Stored data entries
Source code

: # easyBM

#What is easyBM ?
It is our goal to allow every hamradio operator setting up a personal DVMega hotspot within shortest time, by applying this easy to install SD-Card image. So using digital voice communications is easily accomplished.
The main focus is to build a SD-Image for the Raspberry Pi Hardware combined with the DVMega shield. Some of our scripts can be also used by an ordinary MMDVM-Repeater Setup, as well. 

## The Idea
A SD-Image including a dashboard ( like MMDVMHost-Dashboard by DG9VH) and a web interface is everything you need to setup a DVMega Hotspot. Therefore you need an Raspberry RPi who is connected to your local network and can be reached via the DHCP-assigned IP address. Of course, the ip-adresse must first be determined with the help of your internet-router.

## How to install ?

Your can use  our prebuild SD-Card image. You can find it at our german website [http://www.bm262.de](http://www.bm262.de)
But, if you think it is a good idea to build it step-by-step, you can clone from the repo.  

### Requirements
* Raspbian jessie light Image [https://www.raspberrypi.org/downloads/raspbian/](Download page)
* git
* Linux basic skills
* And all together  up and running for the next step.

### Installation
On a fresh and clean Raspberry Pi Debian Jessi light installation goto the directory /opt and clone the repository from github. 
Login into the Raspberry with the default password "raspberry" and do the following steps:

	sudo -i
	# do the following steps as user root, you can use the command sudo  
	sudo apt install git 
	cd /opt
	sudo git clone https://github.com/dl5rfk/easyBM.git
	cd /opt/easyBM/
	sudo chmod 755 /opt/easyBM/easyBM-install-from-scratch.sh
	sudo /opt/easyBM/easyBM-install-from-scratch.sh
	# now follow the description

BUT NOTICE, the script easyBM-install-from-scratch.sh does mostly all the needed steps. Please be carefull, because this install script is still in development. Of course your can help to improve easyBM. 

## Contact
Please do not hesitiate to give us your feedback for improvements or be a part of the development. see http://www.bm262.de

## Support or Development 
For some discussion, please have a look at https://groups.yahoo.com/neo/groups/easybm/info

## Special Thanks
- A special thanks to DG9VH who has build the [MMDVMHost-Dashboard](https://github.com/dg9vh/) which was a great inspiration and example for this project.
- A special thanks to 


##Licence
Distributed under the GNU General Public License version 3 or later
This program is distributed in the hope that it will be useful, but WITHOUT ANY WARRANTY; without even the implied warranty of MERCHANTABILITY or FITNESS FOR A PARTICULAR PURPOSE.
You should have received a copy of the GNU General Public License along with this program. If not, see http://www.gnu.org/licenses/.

[Job item]: Write out word for word every line from the one containing "## Support or Development" through the last line of the data, and no other line.

[Solution to the problem]:
## Support or Development 
For some discussion, please have a look at https://groups.yahoo.com/neo/groups/easybm/info

## Special Thanks
- A special thanks to DG9VH who has build the [MMDVMHost-Dashboard](https://github.com/dg9vh/) which was a great inspiration and example for this project.
- A special thanks to 


##Licence
Distributed under the GNU General Public License version 3 or later
This program is distributed in the hope that it will be useful, but WITHOUT ANY WARRANTY; without even the implied warranty of MERCHANTABILITY or FITNESS FOR A PARTICULAR PURPOSE.
You should have received a copy of the GNU General Public License along with this program. If not, see http://www.gnu.org/licenses/.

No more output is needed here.